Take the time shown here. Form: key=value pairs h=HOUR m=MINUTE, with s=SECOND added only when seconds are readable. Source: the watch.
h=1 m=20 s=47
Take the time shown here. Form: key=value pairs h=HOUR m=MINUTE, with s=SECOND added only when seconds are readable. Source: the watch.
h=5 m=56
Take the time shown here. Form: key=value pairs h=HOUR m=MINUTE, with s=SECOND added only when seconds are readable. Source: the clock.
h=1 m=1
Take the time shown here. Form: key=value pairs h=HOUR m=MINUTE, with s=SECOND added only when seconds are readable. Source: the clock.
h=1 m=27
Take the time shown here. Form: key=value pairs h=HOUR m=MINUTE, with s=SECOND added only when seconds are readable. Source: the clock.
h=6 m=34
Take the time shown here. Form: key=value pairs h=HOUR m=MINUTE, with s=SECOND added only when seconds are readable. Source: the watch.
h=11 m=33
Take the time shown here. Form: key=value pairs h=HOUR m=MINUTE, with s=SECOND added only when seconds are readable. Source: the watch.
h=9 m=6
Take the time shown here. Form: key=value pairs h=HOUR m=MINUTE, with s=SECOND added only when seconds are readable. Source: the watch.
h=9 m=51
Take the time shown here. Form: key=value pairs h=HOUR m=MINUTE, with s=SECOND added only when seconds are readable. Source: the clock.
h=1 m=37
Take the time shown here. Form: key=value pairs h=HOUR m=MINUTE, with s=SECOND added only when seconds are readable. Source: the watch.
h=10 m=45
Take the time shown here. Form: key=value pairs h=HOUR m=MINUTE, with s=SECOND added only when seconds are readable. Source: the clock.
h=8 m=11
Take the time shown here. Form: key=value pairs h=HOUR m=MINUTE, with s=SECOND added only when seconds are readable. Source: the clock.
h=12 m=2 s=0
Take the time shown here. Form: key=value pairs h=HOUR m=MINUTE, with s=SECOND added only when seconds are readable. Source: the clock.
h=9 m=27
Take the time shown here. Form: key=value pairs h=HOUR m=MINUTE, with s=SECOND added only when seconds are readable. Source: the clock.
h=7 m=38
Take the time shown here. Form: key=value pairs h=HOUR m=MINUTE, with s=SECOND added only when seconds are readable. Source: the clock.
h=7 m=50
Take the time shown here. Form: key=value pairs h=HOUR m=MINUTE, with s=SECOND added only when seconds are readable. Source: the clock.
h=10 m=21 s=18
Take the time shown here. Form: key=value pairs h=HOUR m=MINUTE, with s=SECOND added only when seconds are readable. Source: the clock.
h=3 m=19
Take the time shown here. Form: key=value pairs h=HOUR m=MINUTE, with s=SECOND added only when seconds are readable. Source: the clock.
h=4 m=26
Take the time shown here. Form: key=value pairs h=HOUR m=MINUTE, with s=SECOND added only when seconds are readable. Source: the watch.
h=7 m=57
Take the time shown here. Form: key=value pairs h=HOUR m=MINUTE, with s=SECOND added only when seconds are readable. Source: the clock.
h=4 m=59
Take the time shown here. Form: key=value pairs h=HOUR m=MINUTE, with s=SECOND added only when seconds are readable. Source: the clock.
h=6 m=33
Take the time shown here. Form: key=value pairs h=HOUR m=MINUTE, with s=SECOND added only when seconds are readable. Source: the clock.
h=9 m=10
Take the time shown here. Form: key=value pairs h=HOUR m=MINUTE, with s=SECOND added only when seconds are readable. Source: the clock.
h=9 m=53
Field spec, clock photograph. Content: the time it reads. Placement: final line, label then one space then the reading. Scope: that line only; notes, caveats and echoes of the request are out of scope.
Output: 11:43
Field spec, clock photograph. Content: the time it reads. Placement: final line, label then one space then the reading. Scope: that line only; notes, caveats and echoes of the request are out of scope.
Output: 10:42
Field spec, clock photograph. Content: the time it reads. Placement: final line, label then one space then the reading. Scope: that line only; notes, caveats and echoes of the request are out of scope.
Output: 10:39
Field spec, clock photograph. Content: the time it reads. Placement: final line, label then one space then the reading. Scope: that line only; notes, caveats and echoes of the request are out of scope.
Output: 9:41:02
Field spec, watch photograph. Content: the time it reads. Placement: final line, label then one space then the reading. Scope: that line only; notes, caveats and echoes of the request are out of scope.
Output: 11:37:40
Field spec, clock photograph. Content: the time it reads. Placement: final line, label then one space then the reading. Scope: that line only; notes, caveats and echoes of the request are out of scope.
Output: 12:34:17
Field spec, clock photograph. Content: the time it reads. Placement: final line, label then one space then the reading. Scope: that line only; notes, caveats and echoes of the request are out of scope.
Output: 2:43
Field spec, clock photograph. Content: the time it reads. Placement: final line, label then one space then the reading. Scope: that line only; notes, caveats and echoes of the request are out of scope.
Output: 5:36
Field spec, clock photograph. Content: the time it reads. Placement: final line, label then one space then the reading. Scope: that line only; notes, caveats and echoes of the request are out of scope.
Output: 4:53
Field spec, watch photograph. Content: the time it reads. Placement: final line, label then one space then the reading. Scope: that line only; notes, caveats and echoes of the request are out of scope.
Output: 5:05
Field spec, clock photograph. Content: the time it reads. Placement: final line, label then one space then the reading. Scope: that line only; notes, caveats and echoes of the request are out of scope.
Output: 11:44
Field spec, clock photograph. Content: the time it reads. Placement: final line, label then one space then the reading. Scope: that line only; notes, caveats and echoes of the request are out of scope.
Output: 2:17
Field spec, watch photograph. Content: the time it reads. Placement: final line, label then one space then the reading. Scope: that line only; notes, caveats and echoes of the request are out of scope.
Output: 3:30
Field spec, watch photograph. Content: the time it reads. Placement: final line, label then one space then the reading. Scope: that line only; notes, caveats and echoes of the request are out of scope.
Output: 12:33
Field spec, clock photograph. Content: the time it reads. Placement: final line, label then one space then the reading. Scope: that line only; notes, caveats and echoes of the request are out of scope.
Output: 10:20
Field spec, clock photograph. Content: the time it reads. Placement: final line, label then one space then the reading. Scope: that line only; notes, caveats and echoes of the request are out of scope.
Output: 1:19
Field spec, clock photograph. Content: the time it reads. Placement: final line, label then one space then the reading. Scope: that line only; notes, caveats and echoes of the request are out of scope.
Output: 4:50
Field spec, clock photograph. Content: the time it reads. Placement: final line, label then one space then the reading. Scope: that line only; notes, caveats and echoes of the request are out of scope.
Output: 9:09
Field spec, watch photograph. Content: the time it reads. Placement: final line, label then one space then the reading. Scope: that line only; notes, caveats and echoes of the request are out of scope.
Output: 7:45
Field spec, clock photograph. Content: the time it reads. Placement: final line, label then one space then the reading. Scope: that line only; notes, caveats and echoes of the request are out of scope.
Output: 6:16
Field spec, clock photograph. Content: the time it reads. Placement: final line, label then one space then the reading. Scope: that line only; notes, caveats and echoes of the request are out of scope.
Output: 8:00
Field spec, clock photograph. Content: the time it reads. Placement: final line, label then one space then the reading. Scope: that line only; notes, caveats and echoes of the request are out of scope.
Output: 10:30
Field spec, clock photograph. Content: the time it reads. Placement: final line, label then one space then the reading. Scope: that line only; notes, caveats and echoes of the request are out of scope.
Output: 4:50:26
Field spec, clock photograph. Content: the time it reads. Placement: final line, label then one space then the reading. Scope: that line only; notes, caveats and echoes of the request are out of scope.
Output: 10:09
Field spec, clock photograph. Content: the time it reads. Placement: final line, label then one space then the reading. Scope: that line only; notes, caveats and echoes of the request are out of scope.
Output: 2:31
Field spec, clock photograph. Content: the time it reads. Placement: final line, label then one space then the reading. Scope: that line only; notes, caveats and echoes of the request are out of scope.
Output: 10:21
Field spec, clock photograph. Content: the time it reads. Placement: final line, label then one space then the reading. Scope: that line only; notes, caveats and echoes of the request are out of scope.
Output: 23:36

◆ ◆ ◆

Please give back the lines from the start of the rows through the line containing "h=1 m=20 s=47", renaming "watch" to "wristwatch" and leaving everything else unchanged.

▶ _TASK RESULT_:
Take the time shown here. Form: key=value pairs h=HOUR m=MINUTE, with s=SECOND added only when seconds are readable. Source: the wristwatch.
h=1 m=20 s=47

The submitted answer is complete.